● **WORK TO COMPLETE**
When a line of the listing below has the string "class" in it, copy that line.

● **INPUT DATA**
^^^^^^^^
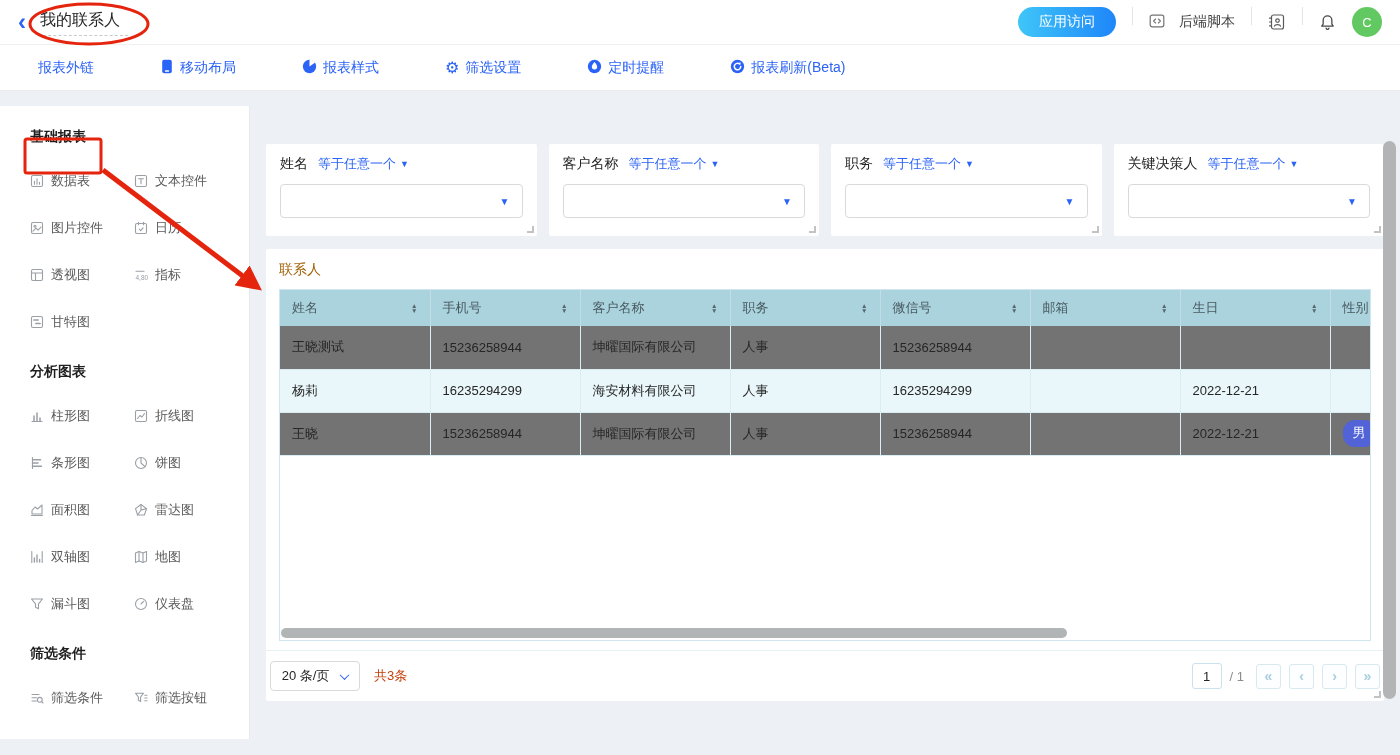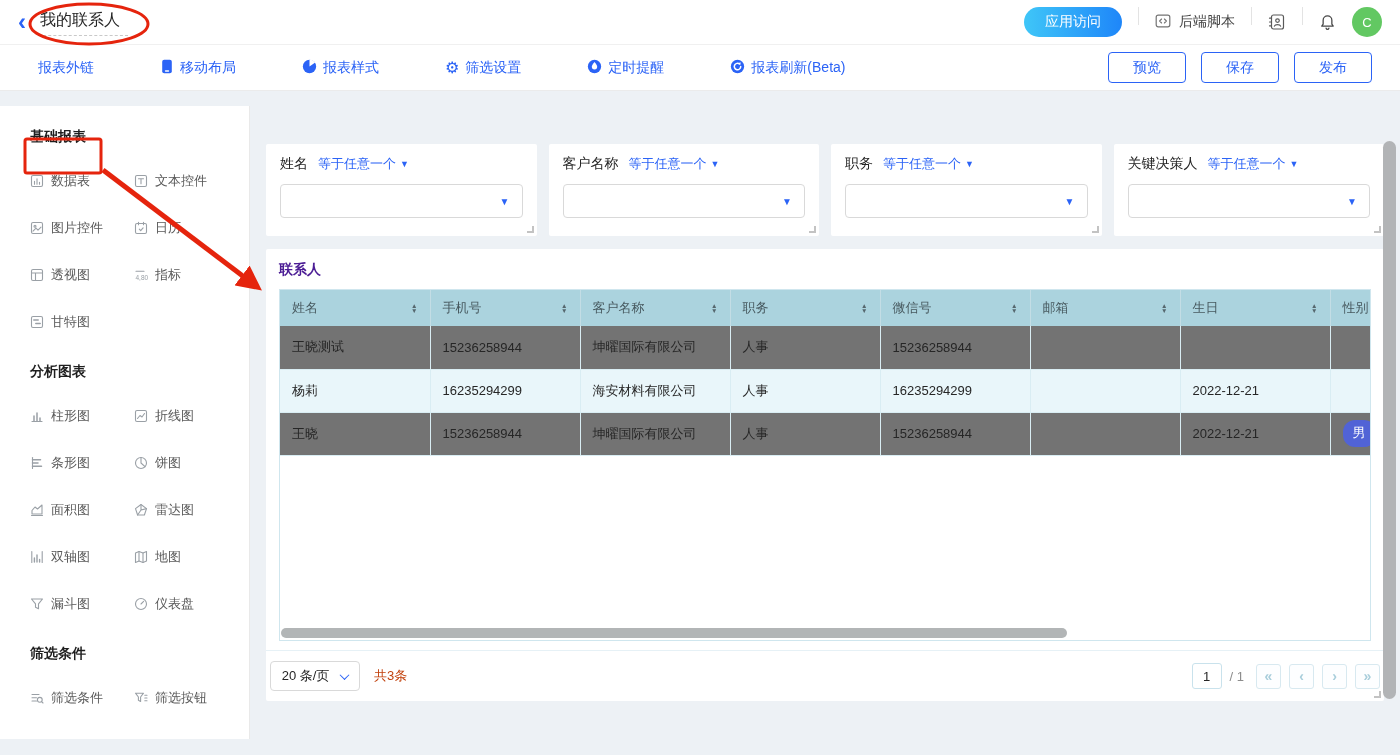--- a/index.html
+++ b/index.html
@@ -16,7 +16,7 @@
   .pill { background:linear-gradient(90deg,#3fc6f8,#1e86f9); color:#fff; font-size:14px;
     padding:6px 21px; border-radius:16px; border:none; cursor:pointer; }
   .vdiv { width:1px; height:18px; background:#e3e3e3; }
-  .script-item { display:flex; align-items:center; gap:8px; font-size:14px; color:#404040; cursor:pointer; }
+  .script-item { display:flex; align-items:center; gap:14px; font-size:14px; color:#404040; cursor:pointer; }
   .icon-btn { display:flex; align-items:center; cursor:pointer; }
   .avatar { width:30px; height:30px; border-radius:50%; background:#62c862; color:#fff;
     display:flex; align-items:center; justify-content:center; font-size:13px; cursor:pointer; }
^^^^^^^^
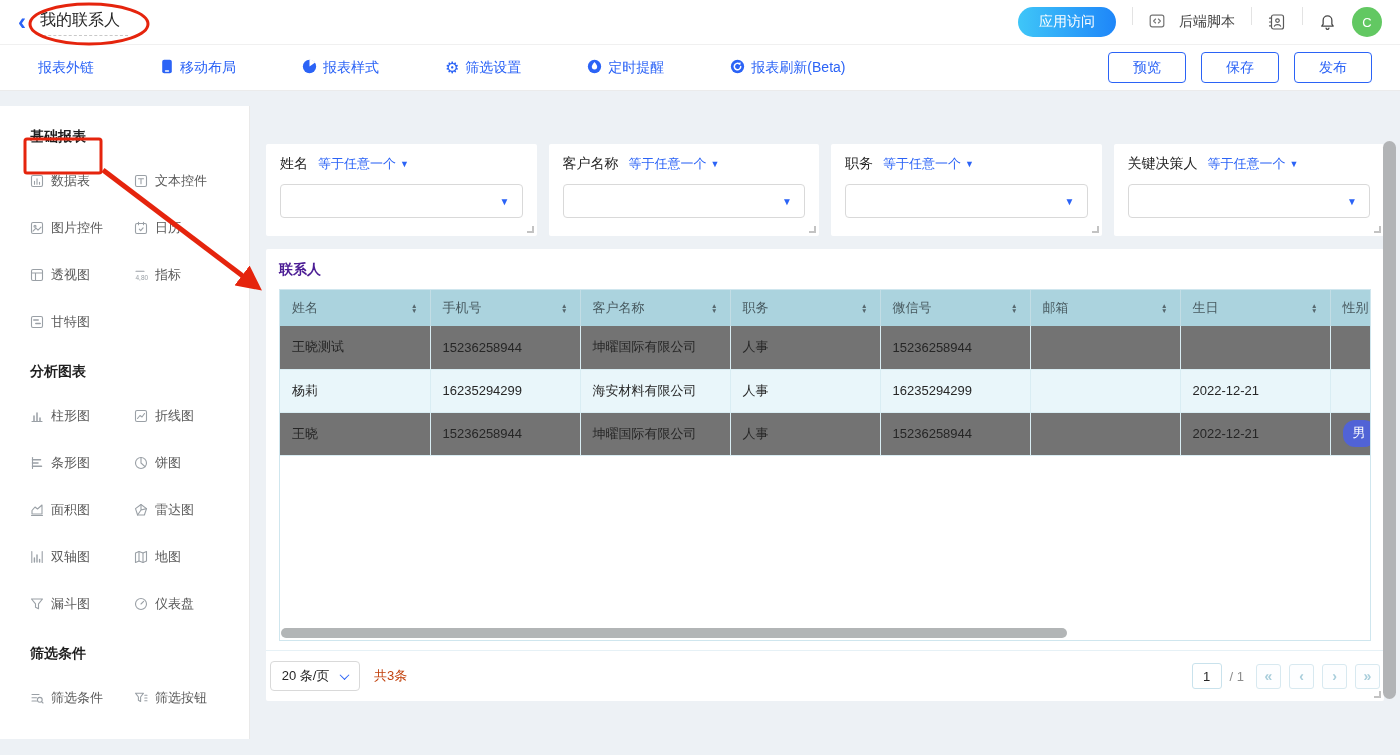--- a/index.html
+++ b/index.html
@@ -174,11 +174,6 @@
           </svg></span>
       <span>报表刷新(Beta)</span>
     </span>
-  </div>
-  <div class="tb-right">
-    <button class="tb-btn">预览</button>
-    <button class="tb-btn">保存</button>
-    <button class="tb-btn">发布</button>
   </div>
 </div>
^^^^^^^^
● **TASK RESULT**
-  <div class="tb-right">
-    <button class="tb-btn">预览</button>
-    <button class="tb-btn">保存</button>
-    <button class="tb-btn">发布</button>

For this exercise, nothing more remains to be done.